BEGIN DATA FOR REVIEW

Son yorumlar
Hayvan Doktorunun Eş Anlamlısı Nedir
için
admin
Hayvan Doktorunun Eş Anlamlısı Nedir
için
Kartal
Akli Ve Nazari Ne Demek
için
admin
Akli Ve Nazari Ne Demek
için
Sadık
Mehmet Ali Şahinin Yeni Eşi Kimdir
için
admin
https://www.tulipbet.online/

END DATA FOR REVIEW
BEGIN DATA FOR REVIEW

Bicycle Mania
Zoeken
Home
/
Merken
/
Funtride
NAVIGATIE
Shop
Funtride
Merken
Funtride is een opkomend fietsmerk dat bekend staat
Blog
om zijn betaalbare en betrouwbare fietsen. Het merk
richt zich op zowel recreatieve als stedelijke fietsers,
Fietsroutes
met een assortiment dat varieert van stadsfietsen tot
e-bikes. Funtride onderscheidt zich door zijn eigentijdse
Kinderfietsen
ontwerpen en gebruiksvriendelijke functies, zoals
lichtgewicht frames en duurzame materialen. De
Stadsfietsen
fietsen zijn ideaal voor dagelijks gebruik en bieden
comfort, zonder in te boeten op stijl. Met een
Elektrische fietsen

END DATA FOR REVIEW

== WHAT YOU SHOULD DO ==
Lines of the listing above that hold the string "zijn" should each be copied.

== SOLUTION FOR THIS EXERCISE ==
om zijn betaalbare en betrouwbare fietsen. Het merk
e-bikes. Funtride onderscheidt zich door zijn eigentijdse
fietsen zijn ideaal voor dagelijks gebruik en bieden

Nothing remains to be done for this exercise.